The Rev. Amos Brown, president of the San Francisco chapter of the NAACP, who also spoke at the news conference, said, “This is a giant step for justice. And it is a step toward setting black people free to live in the community, to have jobs, to have health care, to have a decent education, and we just need to keep this good thing a-rollin’. ”

Gascón said he hopes the San Francisco decision will prompt other elected officials to follow suit. The city of San Diego has since announced that it will apply legalization laws to forgive old marijuana convictions, and Los Angeles has already introduced a marijuana ”social equity” program that gives marijuana business licensing priority to those in communities that were especially affected by the “war on drugs.”

The L.A. Daily News reports:

Under this program, cannabis business operators that meet the “social equity” criteria would be moved to the front of the line for license applications. Such businesses would need to meet criteria such as have low income status, a cannabis-related conviction or being located in an area that has had a high number of cannabis-related arrests.

For retail cannabis licenses, the city would process the applications of two social equity operators for each general operator.
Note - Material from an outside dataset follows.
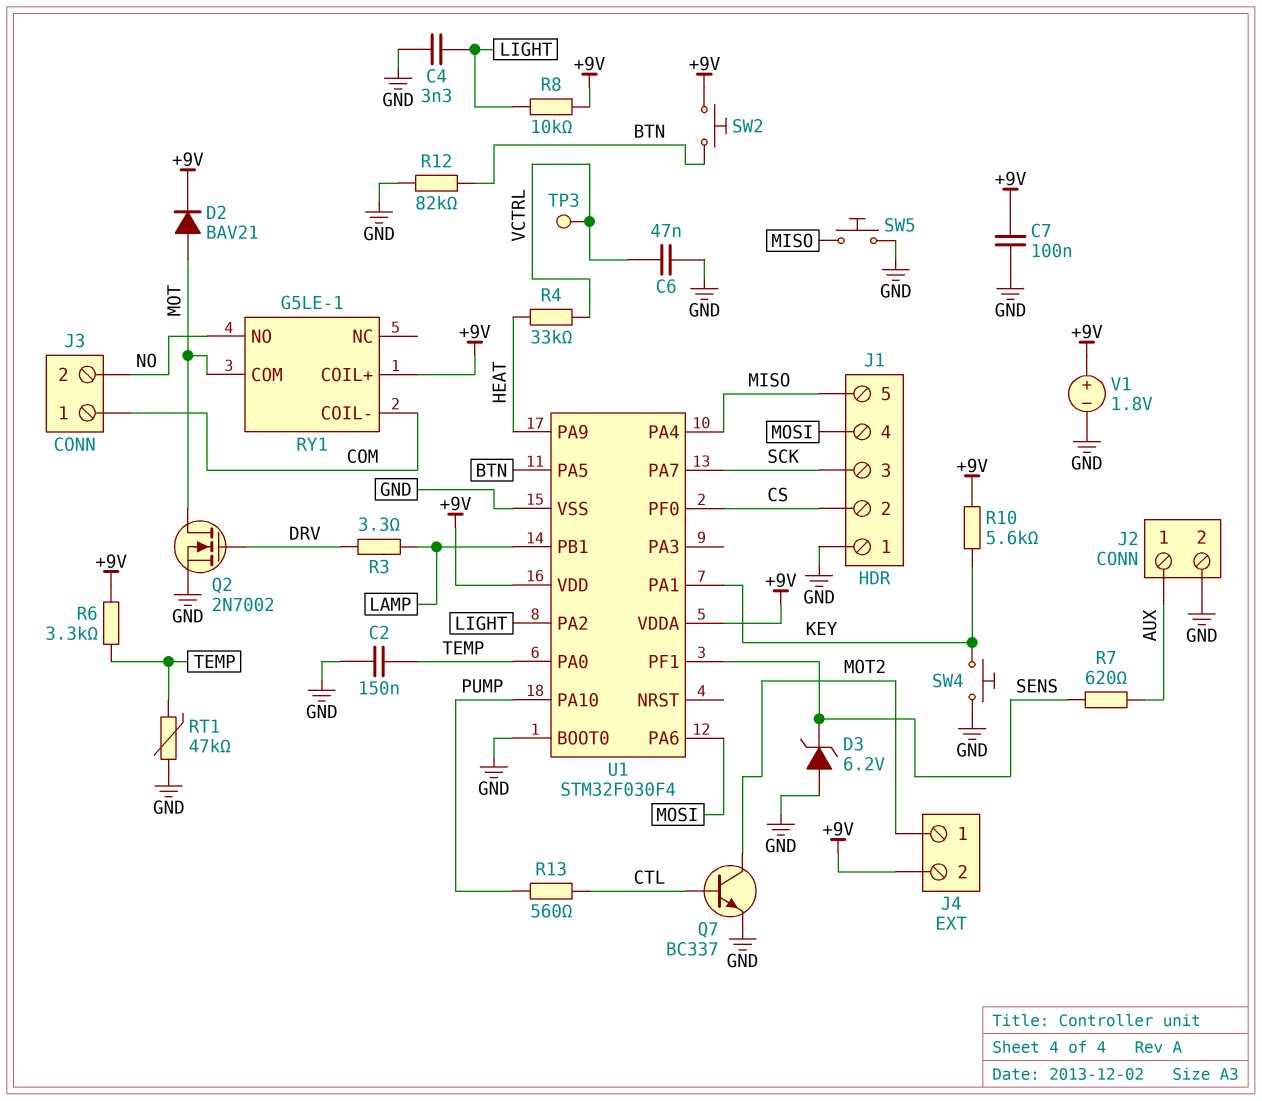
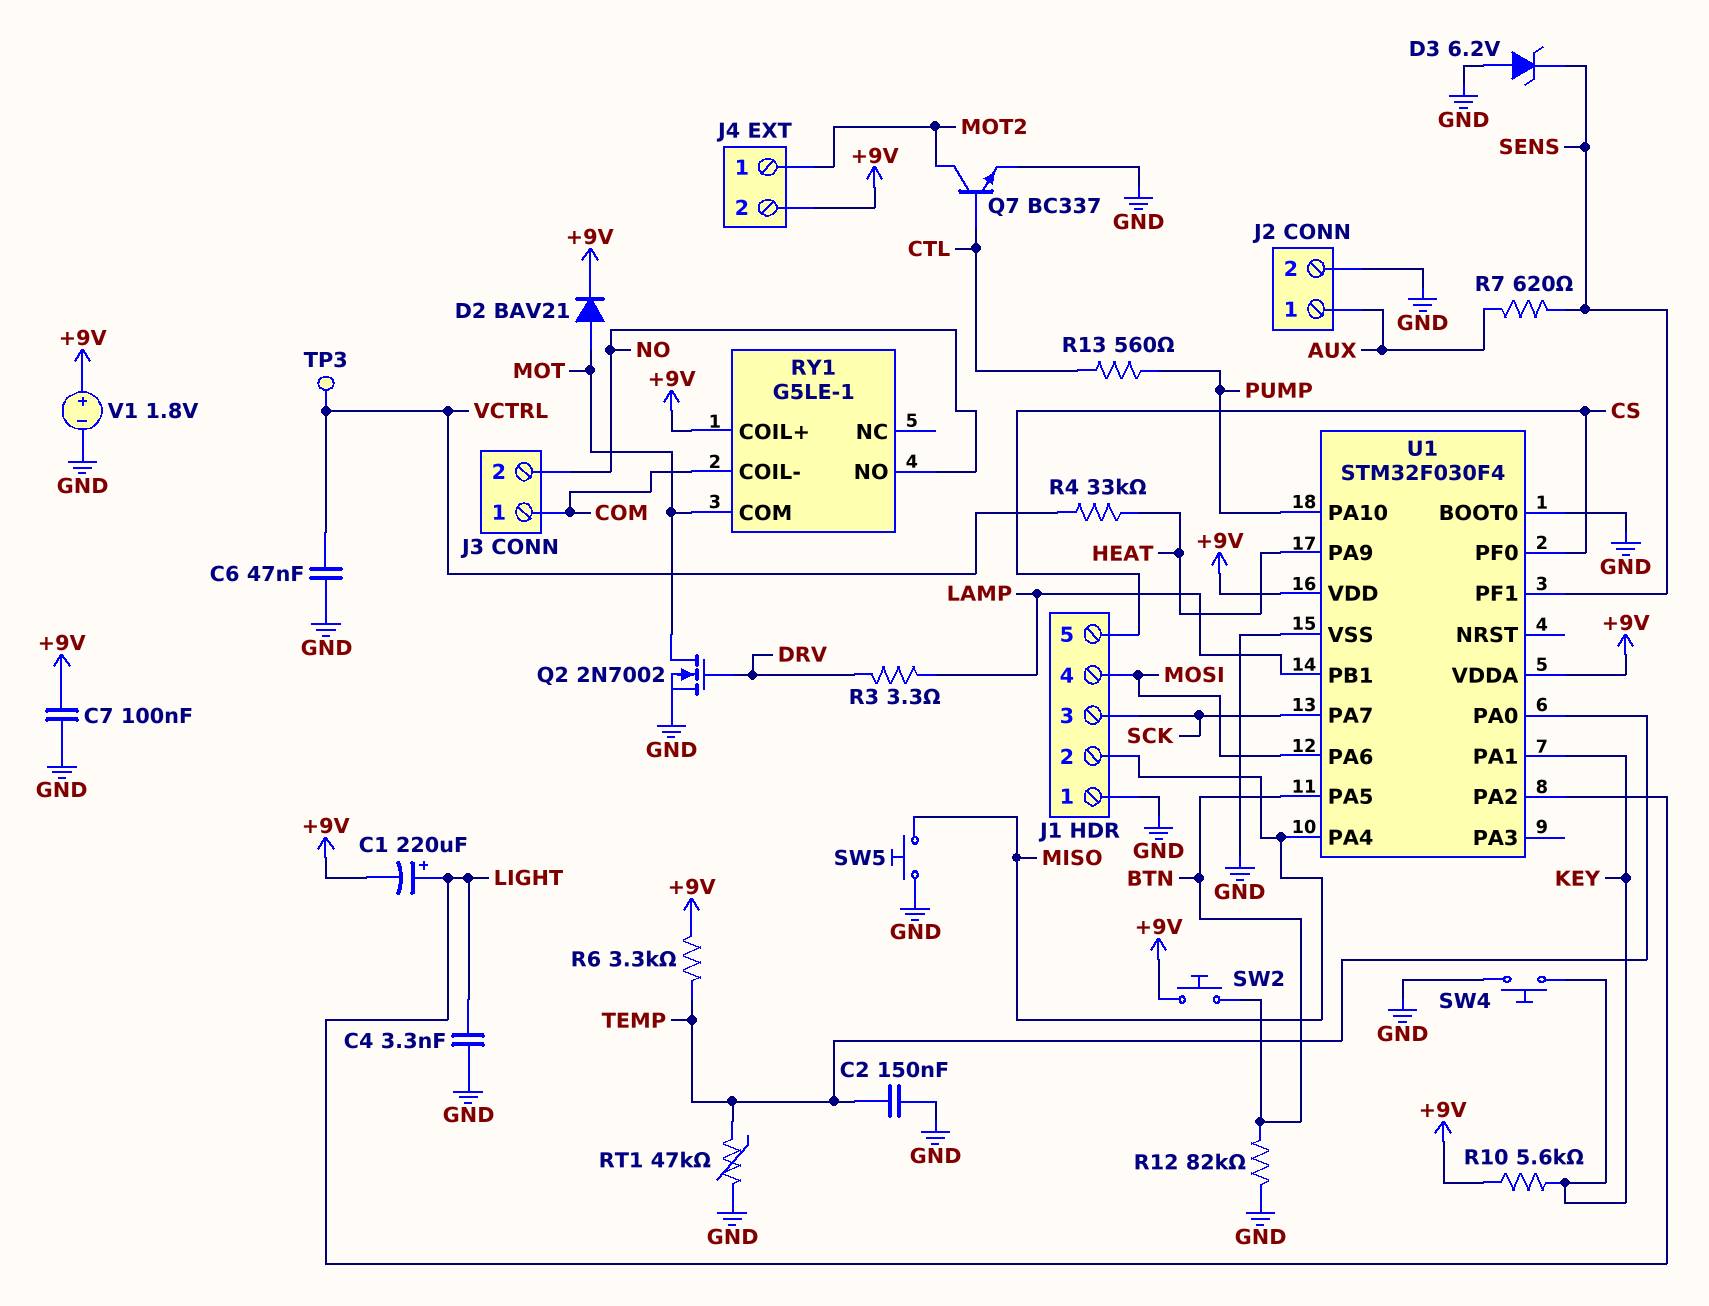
C1: none -> 220uF (plus LIGHT, minus +9V)
J1 pin 2: CS -> MISO
J1 pin 5: MISO -> CS
R8: 10k (+9V, LIGHT) -> none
With non-retail operators like cultivators and manufacturers, the ratio is one for one.

“Our social-equity program—and I say this without fear of contradiction—is the most aggressive and the most progressive and the most just program that anyone anywhere in the United States have here in America,” Los Angeles City Councilman Marqueece Harris-Dawson said.

“It is 84 years and one day since the United States instituted prohibition on alcohol, cannabis and a host of other drugs,” he said. “The express purpose of those policies was to control unruly Negro men in the South.”

“In 1970, Richard Nixon expanded and instituted what we referred to as the War on Drugs to control the Black Panther party, activists, blacks and anti-war hippies,” he said. “And cities and states across the country have been doing that, carrying out that policy, sometimes knowingly and sometimes unknowingly.”

Los Angeles Councilman Herb Wesson added that the program is an attempt to make reparations. “Social equity is about trying to correct a wrong,” he said.